Render every line of the rows below as a JSON list of strings, one string per line, leaving out any blank lines.

************

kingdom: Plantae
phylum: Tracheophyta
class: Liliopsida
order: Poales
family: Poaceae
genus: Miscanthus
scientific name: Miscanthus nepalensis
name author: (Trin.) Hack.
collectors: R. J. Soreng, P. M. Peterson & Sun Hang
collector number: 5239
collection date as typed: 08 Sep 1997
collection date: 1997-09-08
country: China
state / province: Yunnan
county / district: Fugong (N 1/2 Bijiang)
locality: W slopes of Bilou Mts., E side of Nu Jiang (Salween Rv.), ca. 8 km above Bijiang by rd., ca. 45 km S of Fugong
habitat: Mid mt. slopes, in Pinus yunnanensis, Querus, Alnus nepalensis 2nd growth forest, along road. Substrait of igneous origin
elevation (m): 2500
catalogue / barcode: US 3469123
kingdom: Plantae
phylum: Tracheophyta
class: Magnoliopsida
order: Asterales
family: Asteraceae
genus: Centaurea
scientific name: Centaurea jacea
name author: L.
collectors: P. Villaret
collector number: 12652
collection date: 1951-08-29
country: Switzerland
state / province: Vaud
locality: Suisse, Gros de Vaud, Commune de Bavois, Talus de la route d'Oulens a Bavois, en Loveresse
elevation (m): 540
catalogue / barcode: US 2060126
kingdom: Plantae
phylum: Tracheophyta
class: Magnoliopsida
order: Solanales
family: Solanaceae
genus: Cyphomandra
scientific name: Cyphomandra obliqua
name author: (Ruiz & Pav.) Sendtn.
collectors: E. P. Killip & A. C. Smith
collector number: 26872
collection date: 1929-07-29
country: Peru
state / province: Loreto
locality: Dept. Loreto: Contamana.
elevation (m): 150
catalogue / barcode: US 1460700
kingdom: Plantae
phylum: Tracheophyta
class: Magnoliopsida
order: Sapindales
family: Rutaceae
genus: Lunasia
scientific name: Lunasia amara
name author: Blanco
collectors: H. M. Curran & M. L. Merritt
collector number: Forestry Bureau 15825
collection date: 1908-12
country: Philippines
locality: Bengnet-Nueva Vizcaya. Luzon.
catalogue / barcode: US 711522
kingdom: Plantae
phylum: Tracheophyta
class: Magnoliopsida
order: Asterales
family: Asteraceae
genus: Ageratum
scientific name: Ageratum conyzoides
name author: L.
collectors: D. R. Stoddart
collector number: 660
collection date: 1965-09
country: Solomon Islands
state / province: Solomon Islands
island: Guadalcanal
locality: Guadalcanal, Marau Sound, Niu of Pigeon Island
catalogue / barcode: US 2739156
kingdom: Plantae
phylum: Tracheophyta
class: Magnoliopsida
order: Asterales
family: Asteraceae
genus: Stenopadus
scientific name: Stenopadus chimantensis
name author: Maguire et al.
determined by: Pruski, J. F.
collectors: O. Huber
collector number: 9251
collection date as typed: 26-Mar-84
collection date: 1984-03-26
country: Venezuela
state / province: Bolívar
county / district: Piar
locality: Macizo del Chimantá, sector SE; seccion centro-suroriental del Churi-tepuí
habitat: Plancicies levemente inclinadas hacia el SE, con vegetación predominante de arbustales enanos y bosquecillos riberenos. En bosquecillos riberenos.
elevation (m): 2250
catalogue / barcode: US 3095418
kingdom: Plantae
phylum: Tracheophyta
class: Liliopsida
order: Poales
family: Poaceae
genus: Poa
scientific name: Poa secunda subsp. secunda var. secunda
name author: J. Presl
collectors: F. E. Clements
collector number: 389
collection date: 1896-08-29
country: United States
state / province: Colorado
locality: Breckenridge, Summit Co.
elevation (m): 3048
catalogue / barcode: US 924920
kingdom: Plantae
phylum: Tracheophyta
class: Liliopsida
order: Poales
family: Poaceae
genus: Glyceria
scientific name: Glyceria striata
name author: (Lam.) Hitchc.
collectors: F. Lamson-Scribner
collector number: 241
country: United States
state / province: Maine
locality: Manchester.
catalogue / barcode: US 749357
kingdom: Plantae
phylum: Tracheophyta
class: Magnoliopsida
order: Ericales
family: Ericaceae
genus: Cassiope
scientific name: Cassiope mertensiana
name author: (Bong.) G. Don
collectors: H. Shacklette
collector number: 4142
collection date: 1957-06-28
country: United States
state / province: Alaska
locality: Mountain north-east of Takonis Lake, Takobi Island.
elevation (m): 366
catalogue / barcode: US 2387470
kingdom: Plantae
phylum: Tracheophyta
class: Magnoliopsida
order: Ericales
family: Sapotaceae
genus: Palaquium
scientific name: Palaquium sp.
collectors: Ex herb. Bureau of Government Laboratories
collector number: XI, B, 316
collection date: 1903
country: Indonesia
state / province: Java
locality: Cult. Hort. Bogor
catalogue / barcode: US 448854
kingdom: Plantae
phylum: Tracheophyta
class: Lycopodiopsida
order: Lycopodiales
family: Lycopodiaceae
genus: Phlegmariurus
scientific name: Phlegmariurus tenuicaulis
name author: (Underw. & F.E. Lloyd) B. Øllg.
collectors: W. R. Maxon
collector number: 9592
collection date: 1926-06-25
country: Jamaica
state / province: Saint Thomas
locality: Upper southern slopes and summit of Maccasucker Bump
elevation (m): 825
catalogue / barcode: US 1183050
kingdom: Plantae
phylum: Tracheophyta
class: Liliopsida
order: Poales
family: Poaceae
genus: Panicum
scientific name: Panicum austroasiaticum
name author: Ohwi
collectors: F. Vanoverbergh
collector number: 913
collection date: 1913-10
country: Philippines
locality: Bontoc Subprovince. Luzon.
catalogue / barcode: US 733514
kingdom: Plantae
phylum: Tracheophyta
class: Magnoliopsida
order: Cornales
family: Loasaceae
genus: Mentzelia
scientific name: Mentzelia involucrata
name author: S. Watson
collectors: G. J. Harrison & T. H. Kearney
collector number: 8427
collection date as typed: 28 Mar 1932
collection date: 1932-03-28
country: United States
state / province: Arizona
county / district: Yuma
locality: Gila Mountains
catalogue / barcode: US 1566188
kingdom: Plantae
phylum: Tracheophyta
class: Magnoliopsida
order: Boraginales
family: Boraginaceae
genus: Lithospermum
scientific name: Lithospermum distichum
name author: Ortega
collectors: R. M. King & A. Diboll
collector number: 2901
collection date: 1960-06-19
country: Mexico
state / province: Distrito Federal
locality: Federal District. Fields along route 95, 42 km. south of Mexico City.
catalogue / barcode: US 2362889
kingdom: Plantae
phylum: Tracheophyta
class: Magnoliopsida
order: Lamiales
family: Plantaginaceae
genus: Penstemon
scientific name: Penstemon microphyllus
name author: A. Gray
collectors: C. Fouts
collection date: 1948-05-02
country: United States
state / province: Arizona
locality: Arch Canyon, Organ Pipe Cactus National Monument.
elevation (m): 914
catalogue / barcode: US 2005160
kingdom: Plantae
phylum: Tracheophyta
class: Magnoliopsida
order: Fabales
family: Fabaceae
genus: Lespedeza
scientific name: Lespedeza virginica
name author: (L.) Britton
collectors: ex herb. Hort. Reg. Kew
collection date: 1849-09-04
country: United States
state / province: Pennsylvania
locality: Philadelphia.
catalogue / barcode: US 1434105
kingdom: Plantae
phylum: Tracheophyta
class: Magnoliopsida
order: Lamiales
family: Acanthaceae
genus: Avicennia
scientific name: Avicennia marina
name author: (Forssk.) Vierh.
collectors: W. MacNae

************

OUTPUT BELOW =
[
  "kingdom: Plantae",
  "phylum: Tracheophyta",
  "class: Liliopsida",
  "order: Poales",
  "family: Poaceae",
  "genus: Miscanthus",
  "scientific name: Miscanthus nepalensis",
  "name author: (Trin.) Hack.",
  "collectors: R. J. Soreng, P. M. Peterson & Sun Hang",
  "collector number: 5239",
  "collection date as typed: 08 Sep 1997",
  "collection date: 1997-09-08",
  "country: China",
  "state / province: Yunnan",
  "county / district: Fugong (N 1/2 Bijiang)",
  "locality: W slopes of Bilou Mts., E side of Nu Jiang (Salween Rv.), ca. 8 km above Bijiang by rd., ca. 45 km S of Fugong",
  "habitat: Mid mt. slopes, in Pinus yunnanensis, Querus, Alnus nepalensis 2nd growth forest, along road. Substrait of igneous origin",
  "elevation (m): 2500",
  "catalogue / barcode: US 3469123",
  "kingdom: Plantae",
  "phylum: Tracheophyta",
  "class: Magnoliopsida",
  "order: Asterales",
  "family: Asteraceae",
  "genus: Centaurea",
  "scientific name: Centaurea jacea",
  "name author: L.",
  "collectors: P. Villaret",
  "collector number: 12652",
  "collection date: 1951-08-29",
  "country: Switzerland",
  "state / province: Vaud",
  "locality: Suisse, Gros de Vaud, Commune de Bavois, Talus de la route d'Oulens a Bavois, en Loveresse",
  "elevation (m): 540",
  "catalogue / barcode: US 2060126",
  "kingdom: Plantae",
  "phylum: Tracheophyta",
  "class: Magnoliopsida",
  "order: Solanales",
  "family: Solanaceae",
  "genus: Cyphomandra",
  "scientific name: Cyphomandra obliqua",
  "name author: (Ruiz & Pav.) Sendtn.",
  "collectors: E. P. Killip & A. C. Smith",
  "collector number: 26872",
  "collection date: 1929-07-29",
  "country: Peru",
  "state / province: Loreto",
  "locality: Dept. Loreto: Contamana.",
  "elevation (m): 150",
  "catalogue / barcode: US 1460700",
  "kingdom: Plantae",
  "phylum: Tracheophyta",
  "class: Magnoliopsida",
  "order: Sapindales",
  "family: Rutaceae",
  "genus: Lunasia",
  "scientific name: Lunasia amara",
  "name author: Blanco",
  "collectors: H. M. Curran & M. L. Merritt",
  "collector number: Forestry Bureau 15825",
  "collection date: 1908-12",
  "country: Philippines",
  "locality: Bengnet-Nueva Vizcaya. Luzon.",
  "catalogue / barcode: US 711522",
  "kingdom: Plantae",
  "phylum: Tracheophyta",
  "class: Magnoliopsida",
  "order: Asterales",
  "family: Asteraceae",
  "genus: Ageratum",
  "scientific name: Ageratum conyzoides",
  "name author: L.",
  "collectors: D. R. Stoddart",
  "collector number: 660",
  "collection date: 1965-09",
  "country: Solomon Islands",
  "state / province: Solomon Islands",
  "island: Guadalcanal",
  "locality: Guadalcanal, Marau Sound, Niu of Pigeon Island",
  "catalogue / barcode: US 2739156",
  "kingdom: Plantae",
  "phylum: Tracheophyta",
  "class: Magnoliopsida",
  "order: Asterales",
  "family: Asteraceae",
  "genus: Stenopadus",
  "scientific name: Stenopadus chimantensis",
  "name author: Maguire et al.",
  "determined by: Pruski, J. F.",
  "collectors: O. Huber",
  "collector number: 9251",
  "collection date as typed: 26-Mar-84",
  "collection date: 1984-03-26",
  "country: Venezuela",
  "state / province: Bolívar",
  "county / district: Piar",
  "locality: Macizo del Chimantá, sector SE; seccion centro-suroriental del Churi-tepuí",
  "habitat: Plancicies levemente inclinadas hacia el SE, con vegetación predominante de arbustales enanos y bosquecillos riberenos. En bosquecillos riberenos.",
  "elevation (m): 2250",
  "catalogue / barcode: US 3095418",
  "kingdom: Plantae",
  "phylum: Tracheophyta",
  "class: Liliopsida",
  "order: Poales",
  "family: Poaceae",
  "genus: Poa",
  "scientific name: Poa secunda subsp. secunda var. secunda",
  "name author: J. Presl",
  "collectors: F. E. Clements",
  "collector number: 389",
  "collection date: 1896-08-29",
  "country: United States",
  "state / province: Colorado",
  "locality: Breckenridge, Summit Co.",
  "elevation (m): 3048",
  "catalogue / barcode: US 924920",
  "kingdom: Plantae",
  "phylum: Tracheophyta",
  "class: Liliopsida",
  "order: Poales",
  "family: Poaceae",
  "genus: Glyceria",
  "scientific name: Glyceria striata",
  "name author: (Lam.) Hitchc.",
  "collectors: F. Lamson-Scribner",
  "collector number: 241",
  "country: United States",
  "state / province: Maine",
  "locality: Manchester.",
  "catalogue / barcode: US 749357",
  "kingdom: Plantae",
  "phylum: Tracheophyta",
  "class: Magnoliopsida",
  "order: Ericales",
  "family: Ericaceae",
  "genus: Cassiope",
  "scientific name: Cassiope mertensiana",
  "name author: (Bong.) G. Don",
  "collectors: H. Shacklette",
  "collector number: 4142",
  "collection date: 1957-06-28",
  "country: United States",
  "state / province: Alaska",
  "locality: Mountain north-east of Takonis Lake, Takobi Island.",
  "elevation (m): 366",
  "catalogue / barcode: US 2387470",
  "kingdom: Plantae",
  "phylum: Tracheophyta",
  "class: Magnoliopsida",
  "order: Ericales",
  "family: Sapotaceae",
  "genus: Palaquium",
  "scientific name: Palaquium sp.",
  "collectors: Ex herb. Bureau of Government Laboratories",
  "collector number: XI, B, 316",
  "collection date: 1903",
  "country: Indonesia",
  "state / province: Java",
  "locality: Cult. Hort. Bogor",
  "catalogue / barcode: US 448854",
  "kingdom: Plantae",
  "phylum: Tracheophyta",
  "class: Lycopodiopsida",
  "order: Lycopodiales",
  "family: Lycopodiaceae",
  "genus: Phlegmariurus",
  "scientific name: Phlegmariurus tenuicaulis",
  "name author: (Underw. & F.E. Lloyd) B. Øllg.",
  "collectors: W. R. Maxon",
  "collector number: 9592",
  "collection date: 1926-06-25",
  "country: Jamaica",
  "state / province: Saint Thomas",
  "locality: Upper southern slopes and summit of Maccasucker Bump",
  "elevation (m): 825",
  "catalogue / barcode: US 1183050",
  "kingdom: Plantae",
  "phylum: Tracheophyta",
  "class: Liliopsida",
  "order: Poales",
  "family: Poaceae",
  "genus: Panicum",
  "scientific name: Panicum austroasiaticum",
  "name author: Ohwi",
  "collectors: F. Vanoverbergh",
  "collector number: 913",
  "collection date: 1913-10",
  "country: Philippines",
  "locality: Bontoc Subprovince. Luzon.",
  "catalogue / barcode: US 733514",
  "kingdom: Plantae",
  "phylum: Tracheophyta",
  "class: Magnoliopsida",
  "order: Cornales",
  "family: Loasaceae",
  "genus: Mentzelia",
  "scientific name: Mentzelia involucrata",
  "name author: S. Watson",
  "collectors: G. J. Harrison & T. H. Kearney",
  "collector number: 8427",
  "collection date as typed: 28 Mar 1932",
  "collection date: 1932-03-28",
  "country: United States",
  "state / province: Arizona",
  "county / district: Yuma",
  "locality: Gila Mountains",
  "catalogue / barcode: US 1566188",
  "kingdom: Plantae",
  "phylum: Tracheophyta",
  "class: Magnoliopsida",
  "order: Boraginales",
  "family: Boraginaceae",
  "genus: Lithospermum",
  "scientific name: Lithospermum distichum",
  "name author: Ortega",
  "collectors: R. M. King & A. Diboll",
  "collector number: 2901",
  "collection date: 1960-06-19",
  "country: Mexico",
  "state / province: Distrito Federal",
  "locality: Federal District. Fields along route 95, 42 km. south of Mexico City.",
  "catalogue / barcode: US 2362889",
  "kingdom: Plantae",
  "phylum: Tracheophyta",
  "class: Magnoliopsida",
  "order: Lamiales",
  "family: Plantaginaceae",
  "genus: Penstemon",
  "scientific name: Penstemon microphyllus",
  "name author: A. Gray",
  "collectors: C. Fouts",
  "collection date: 1948-05-02",
  "country: United States",
  "state / province: Arizona",
  "locality: Arch Canyon, Organ Pipe Cactus National Monument.",
  "elevation (m): 914",
  "catalogue / barcode: US 2005160",
  "kingdom: Plantae",
  "phylum: Tracheophyta",
  "class: Magnoliopsida",
  "order: Fabales",
  "family: Fabaceae",
  "genus: Lespedeza",
  "scientific name: Lespedeza virginica",
  "name author: (L.) Britton",
  "collectors: ex herb. Hort. Reg. Kew",
  "collection date: 1849-09-04",
  "country: United States",
  "state / province: Pennsylvania",
  "locality: Philadelphia.",
  "catalogue / barcode: US 1434105",
  "kingdom: Plantae",
  "phylum: Tracheophyta",
  "class: Magnoliopsida",
  "order: Lamiales",
  "family: Acanthaceae",
  "genus: Avicennia",
  "scientific name: Avicennia marina",
  "name author: (Forssk.) Vierh.",
  "collectors: W. MacNae"
]